From 1936 to 1938, Nelson worked on the design of a suspended house to show the benefits of steel construction as a solution to standard housing. For the project, he involved artists such as Jean Arp, Alexandre Calder, Fernand Léger, Joan Miró.

In 1937, Nelson participated in the competition of the international exhibition "Arts et Techniques dans la Vie Moderne" for the Palais de la Découverte at Grand Palais. His constructivist architecture project was not accepted. The same year, he joined his friend Fernand Léger in a contest for the radio WGN of Chicago.

After the war, Nelson worked on his magnum opus: the Centre Hospitalier Mémorial France - États-Unis in Saint-Lô, designed and built between 1946 and 1956, with contribution from the United States.

In 1946, Nelson worked together with Alberto Giacometti to design a memorial to Gabriel Péri.
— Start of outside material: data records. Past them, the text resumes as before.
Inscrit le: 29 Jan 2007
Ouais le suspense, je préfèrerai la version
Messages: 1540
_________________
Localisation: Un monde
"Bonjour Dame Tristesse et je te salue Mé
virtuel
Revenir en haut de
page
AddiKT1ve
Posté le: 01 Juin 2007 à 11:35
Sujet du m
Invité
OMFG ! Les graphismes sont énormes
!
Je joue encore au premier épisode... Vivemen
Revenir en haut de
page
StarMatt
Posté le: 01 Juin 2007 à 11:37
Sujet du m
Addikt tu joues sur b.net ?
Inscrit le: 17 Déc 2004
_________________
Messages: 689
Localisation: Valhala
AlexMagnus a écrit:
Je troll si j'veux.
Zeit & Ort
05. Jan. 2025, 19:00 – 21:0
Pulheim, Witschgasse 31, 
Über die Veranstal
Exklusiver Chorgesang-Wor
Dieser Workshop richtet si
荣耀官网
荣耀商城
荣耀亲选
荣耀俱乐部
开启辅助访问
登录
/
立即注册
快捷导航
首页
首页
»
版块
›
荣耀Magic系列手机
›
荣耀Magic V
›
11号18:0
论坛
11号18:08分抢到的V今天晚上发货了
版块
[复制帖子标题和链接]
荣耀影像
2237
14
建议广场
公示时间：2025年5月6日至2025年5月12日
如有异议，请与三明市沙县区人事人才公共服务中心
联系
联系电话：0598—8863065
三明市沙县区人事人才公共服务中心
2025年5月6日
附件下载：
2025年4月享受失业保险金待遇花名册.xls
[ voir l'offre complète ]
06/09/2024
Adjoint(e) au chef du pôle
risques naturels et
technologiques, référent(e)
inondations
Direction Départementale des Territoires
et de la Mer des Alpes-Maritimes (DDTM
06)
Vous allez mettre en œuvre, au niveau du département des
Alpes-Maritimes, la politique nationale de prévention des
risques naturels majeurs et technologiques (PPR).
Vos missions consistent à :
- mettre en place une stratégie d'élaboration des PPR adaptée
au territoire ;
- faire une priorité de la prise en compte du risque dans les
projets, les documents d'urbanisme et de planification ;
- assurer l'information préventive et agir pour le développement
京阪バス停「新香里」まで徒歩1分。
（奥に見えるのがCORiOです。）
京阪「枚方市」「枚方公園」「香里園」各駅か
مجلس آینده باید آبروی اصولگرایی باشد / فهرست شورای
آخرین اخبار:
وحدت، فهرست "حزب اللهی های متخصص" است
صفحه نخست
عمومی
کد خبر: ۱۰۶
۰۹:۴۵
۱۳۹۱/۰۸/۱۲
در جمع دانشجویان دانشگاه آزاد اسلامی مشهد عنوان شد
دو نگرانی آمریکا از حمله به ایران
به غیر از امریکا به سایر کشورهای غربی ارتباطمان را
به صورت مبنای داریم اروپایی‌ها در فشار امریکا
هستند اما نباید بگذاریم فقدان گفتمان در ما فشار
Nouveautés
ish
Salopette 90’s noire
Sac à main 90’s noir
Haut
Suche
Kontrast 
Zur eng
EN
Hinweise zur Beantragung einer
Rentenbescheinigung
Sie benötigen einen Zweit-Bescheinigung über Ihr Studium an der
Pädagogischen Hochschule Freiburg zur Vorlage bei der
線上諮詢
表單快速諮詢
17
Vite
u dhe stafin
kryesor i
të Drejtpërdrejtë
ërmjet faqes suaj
Nelson took part in an experimental construction project of three modern buildings with the help of Charles Tillon (Minister for Reconstruction and Urban Planning in 1947). It was related to Noisy-le-Sec reconstruction. He worked on it closely from 1950 to 1953 with architects Roger Gilbert and Charles Sébillotte.

In 1955, Nelson submitted a design for the Musée national Fernand Léger in Biot; it was not accepted, and the museum was built to the design of Andreï Svetchine.

Between 1967 and 1977, Nelson designed the Policlinique François I in Le Havre, as well as Dinan (1968) and Arles hospitals (1965–1974).